◆ **Input data**:
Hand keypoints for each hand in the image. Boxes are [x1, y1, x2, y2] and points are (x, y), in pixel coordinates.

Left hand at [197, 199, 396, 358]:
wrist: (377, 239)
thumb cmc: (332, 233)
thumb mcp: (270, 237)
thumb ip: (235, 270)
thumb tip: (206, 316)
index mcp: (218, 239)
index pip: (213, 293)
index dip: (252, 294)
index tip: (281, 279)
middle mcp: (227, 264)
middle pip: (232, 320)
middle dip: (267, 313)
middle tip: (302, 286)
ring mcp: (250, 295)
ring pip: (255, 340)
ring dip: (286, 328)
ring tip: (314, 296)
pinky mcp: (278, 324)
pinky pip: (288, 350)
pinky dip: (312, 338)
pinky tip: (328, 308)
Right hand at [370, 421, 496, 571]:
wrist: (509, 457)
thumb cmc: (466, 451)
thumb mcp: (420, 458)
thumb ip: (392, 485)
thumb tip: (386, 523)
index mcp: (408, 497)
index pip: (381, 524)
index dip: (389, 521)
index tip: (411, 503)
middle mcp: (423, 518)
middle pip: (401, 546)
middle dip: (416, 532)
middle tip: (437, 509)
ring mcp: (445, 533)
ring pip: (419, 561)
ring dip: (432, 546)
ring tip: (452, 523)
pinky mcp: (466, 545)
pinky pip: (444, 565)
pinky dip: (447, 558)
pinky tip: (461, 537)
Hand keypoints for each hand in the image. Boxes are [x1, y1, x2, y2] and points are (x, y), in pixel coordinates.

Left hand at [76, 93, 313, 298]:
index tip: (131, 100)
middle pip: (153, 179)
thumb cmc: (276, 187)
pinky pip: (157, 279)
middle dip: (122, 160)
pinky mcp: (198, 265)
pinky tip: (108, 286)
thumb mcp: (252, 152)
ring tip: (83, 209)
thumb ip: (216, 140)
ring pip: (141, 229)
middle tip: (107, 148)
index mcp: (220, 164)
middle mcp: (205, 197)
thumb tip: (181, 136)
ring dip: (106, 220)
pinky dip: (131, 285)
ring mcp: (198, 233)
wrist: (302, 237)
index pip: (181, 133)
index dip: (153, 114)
==
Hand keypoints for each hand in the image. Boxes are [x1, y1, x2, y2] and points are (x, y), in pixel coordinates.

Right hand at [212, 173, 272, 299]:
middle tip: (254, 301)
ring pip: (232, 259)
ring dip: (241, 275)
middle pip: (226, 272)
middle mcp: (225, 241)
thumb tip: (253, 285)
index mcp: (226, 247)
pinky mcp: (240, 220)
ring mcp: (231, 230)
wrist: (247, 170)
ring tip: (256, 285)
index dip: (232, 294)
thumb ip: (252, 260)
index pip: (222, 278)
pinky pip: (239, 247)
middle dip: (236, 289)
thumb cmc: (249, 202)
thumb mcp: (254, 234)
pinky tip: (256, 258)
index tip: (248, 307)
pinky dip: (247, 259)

◆ **Instructions for the task**:
For the listing above, print only the lines starting at the line containing "thumb mcp: (270, 237)" and ending at the line containing "ring pip: (255, 340)", exactly, both included.

◆ **Written solution**:
thumb mcp: (270, 237)
thumb ip: (235, 270)
thumb tip: (206, 316)
index mcp: (218, 239)
index pip: (213, 293)
index dip: (252, 294)
index tip: (281, 279)
middle mcp: (227, 264)
middle pip: (232, 320)
middle dip: (267, 313)
middle tip: (302, 286)
ring mcp: (250, 295)
ring pip: (255, 340)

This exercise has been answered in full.